WORK INSTRUCTIONS:
Could you filter the records below down to the lines that include the word "Schritt"?

Collected data
Segment Open

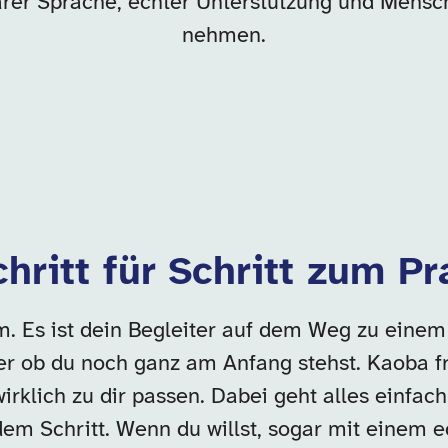
klarer Sprache, echter Unterstützung und Mensch
nehmen.
chritt für Schritt zum 
orm. Es ist dein Begleiter auf dem Weg zu eine
der ob du noch ganz am Anfang stehst. Kaoba fr
 wirklich zu dir passen. Dabei geht alles einfac
dem Schritt. Wenn du willst, sogar mit einem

Segment Closed

RESULT BELOW:
chritt für Schritt zum 
dem Schritt. Wenn du willst, sogar mit einem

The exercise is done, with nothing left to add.